WORK INSTRUCTION: Below are entries with pictures among them; reproduce exactly, and only, the lines from the one containing "Panel set 1: First" down to the one containing "Panel set 2: First", without the pictures.

ENTRIES SHOWN:
- - -

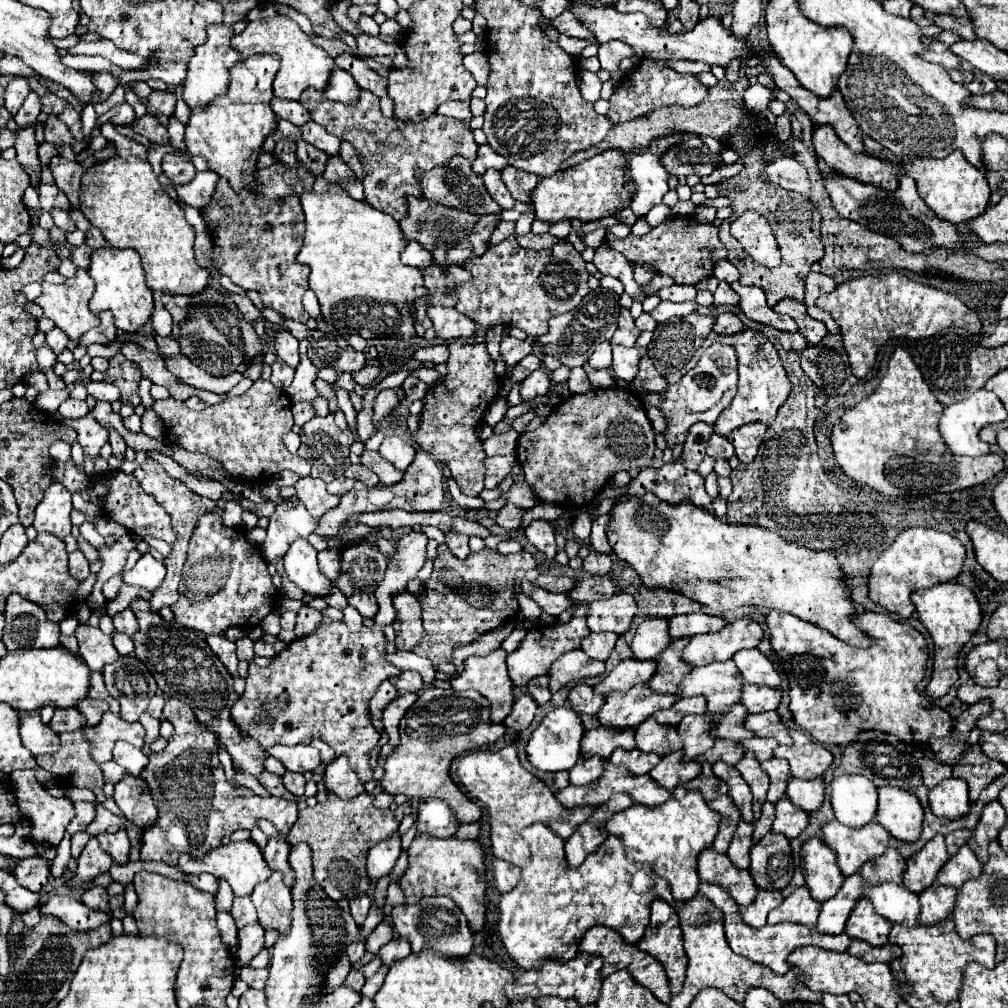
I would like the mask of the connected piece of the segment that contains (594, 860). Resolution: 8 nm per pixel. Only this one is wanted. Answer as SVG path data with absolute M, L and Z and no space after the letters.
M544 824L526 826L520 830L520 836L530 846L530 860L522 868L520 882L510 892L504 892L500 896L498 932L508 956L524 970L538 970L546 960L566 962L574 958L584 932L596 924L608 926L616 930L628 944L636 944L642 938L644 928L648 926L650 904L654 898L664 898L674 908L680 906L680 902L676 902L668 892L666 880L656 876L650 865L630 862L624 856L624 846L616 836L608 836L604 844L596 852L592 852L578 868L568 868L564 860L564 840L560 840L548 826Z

- - -

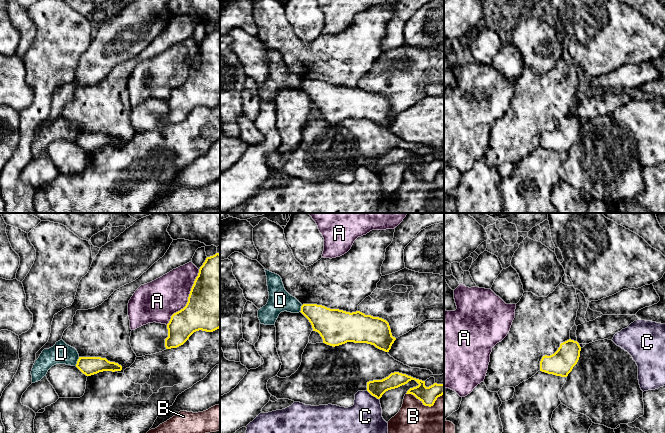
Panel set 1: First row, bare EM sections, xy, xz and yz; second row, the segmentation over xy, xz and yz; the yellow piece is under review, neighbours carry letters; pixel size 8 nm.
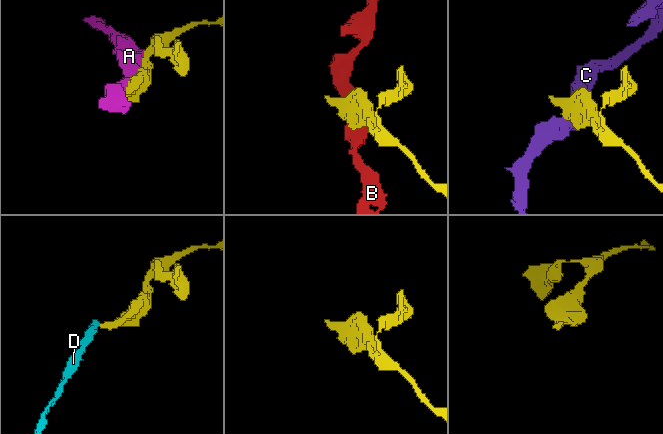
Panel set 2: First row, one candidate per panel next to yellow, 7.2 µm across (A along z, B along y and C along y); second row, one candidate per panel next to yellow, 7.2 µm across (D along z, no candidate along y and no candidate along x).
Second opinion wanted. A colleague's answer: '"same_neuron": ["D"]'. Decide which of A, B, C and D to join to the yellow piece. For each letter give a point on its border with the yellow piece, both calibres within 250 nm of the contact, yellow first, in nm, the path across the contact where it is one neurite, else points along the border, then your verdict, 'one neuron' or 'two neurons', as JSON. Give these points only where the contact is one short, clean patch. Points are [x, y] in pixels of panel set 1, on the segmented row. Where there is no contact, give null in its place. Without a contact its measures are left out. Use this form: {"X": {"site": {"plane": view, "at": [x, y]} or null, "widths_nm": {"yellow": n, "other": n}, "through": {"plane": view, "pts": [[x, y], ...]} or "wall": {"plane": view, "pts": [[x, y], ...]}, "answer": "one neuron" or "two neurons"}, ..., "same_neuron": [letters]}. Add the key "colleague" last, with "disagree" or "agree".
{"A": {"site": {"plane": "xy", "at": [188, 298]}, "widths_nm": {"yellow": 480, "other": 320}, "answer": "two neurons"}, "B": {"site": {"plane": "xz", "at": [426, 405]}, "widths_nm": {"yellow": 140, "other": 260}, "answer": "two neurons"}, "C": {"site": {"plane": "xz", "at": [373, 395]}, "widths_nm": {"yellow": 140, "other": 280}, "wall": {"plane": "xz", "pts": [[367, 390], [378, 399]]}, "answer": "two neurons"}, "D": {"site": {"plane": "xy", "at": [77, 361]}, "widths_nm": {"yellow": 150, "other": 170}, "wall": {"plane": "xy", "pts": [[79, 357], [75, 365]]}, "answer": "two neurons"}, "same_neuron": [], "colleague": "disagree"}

- - -

TASK SOLUTION:
Panel set 1: First row, bare EM sections, xy, xz and yz; second row, the segmentation over xy, xz and yz; the yellow piece is under review, neighbours carry letters; pixel size 8 nm.
Panel set 2: First row, one candidate per panel next to yellow, 7.2 µm across (A along z, B along y and C along y); second row, one candidate per panel next to yellow, 7.2 µm across (D along z, no candidate along y and no candidate along x).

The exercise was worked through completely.